Document segment:
────────────────────────────────────────
Re: Working towards getting 0.9.0 release candidate up next week

2018-03-08 Thread Wes McKinney
Since almost all of the items in TODO are C++ or Python issues, I can
do a final review today to remove anything that isn't absolutely
necessary for 0.9.0. We have a couple of nasty bugs still in TODO that
we should try to fix -- in the event that they cannot be fixed, we may
need to do a 0.9.1 in a week or two. I would suggest we wait to cut
the RC until Monday to give enough time for these last items to get
fixes in.

There are some other things that need doing, like updates per changes
to the ASF checksum policy ARROW-2268.

I can write by EOD today with a status report on the issues in TODO.

I believe you need to be a PMC to undertake the source release process
prior to the vote -- I am happy to help with this on Monday.

- Wes

On Thu, Mar 8, 2018 at 2:25 PM, Siddharth Teotia  wrote:
> All,
>
> I plan to get RC out over the weekend or early Monday. Is that fine with
> everybody?
>
> We have 6 items in progress --
> https://issues.apache.org/jira/projects/ARROW/versions/12341707#release-report-tab-body.
────────────────────────────────────────
Images of plotted data:

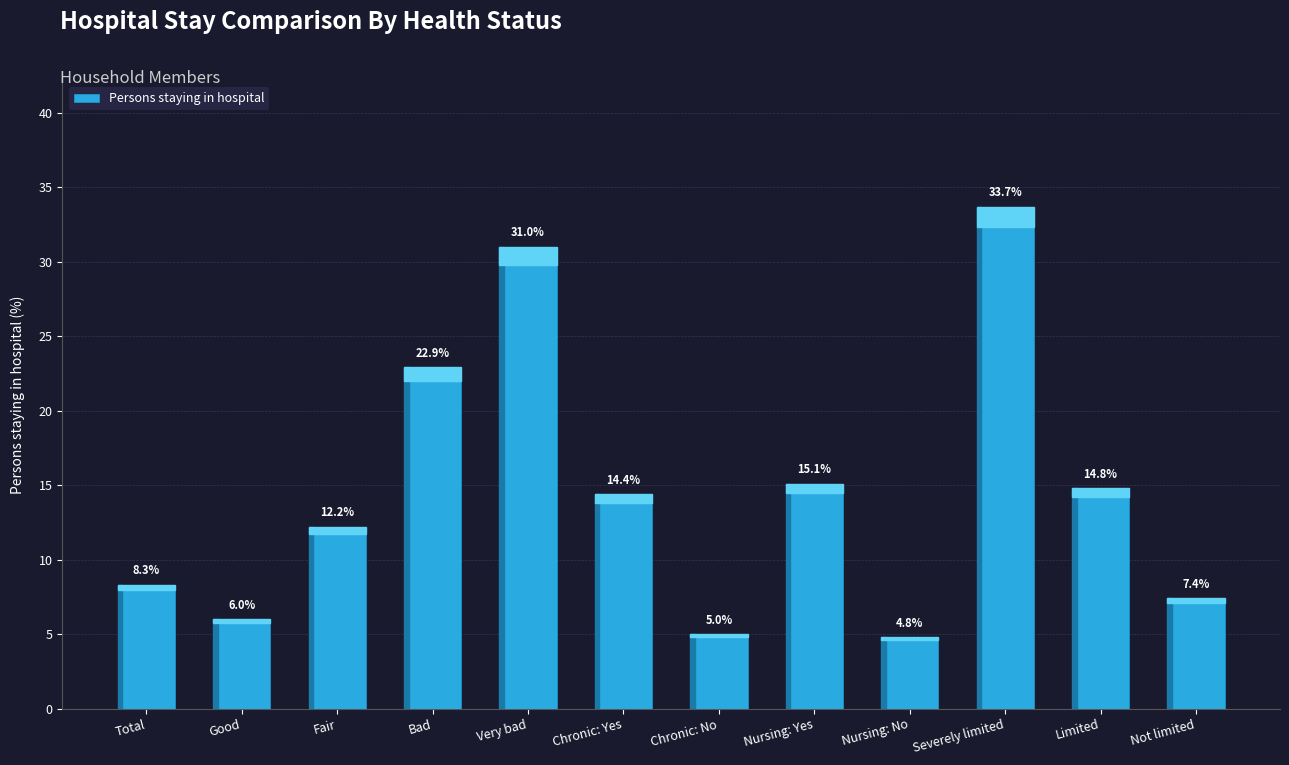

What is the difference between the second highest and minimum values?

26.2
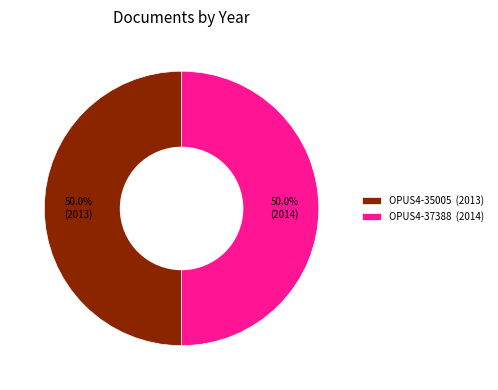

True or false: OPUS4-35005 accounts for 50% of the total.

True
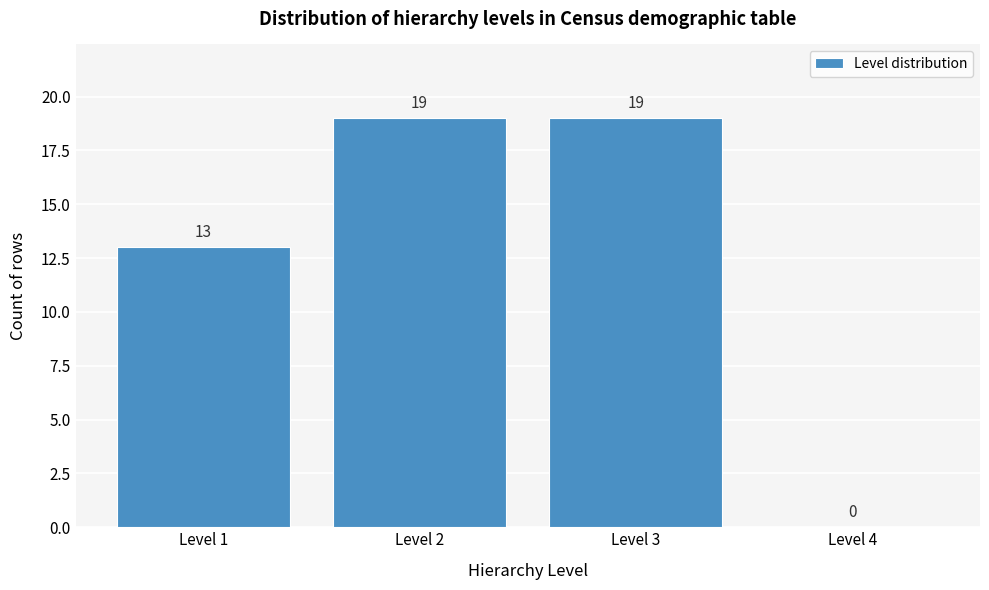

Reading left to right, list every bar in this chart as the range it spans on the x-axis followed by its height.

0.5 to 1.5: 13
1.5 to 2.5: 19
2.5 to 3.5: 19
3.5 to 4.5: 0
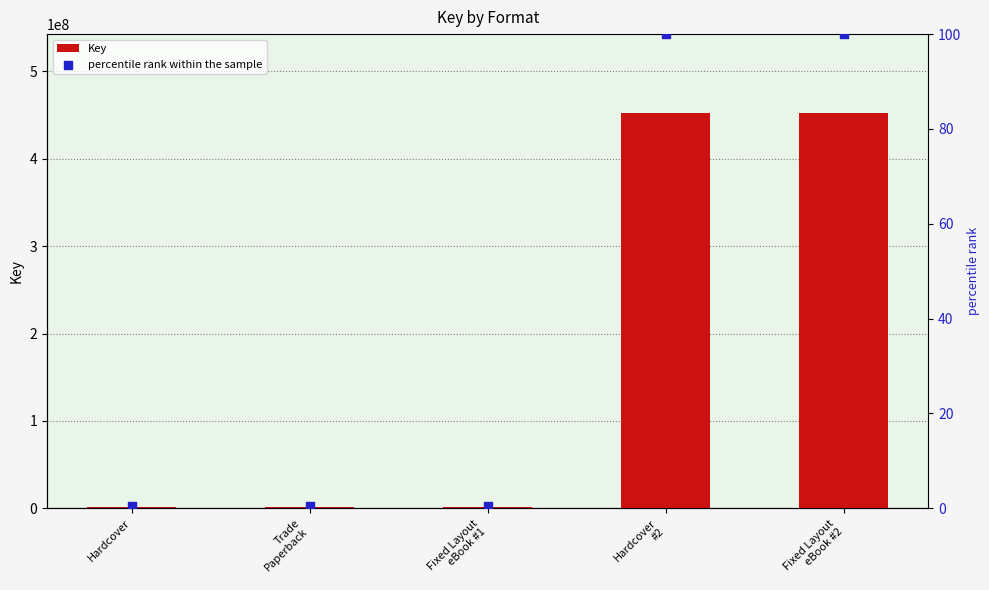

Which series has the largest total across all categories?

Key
────────────────────────────────────────
Tasks to carry out:
**a.** State whether each statement below agrees with the thread, answering yes or no and quoting the deciding words: (i) The reply proposes holding off on cutting the release candidate until Monday. (ii) The earlier message reports eight items in progress. (iii) The reply raises the possibility of a 0.9.1 release.
**b.** According to the thread, which issue number covers updates for changes to the ASF checksum policy?

Outputs in order:
**a.**
(i) Yes: "I would suggest we wait to cut the RC until Monday"
(ii) No: "We have 6 items in progress"
(iii) Yes: "we may need to do a 0.9.1 in a week or two"

**b.** ARROW-2268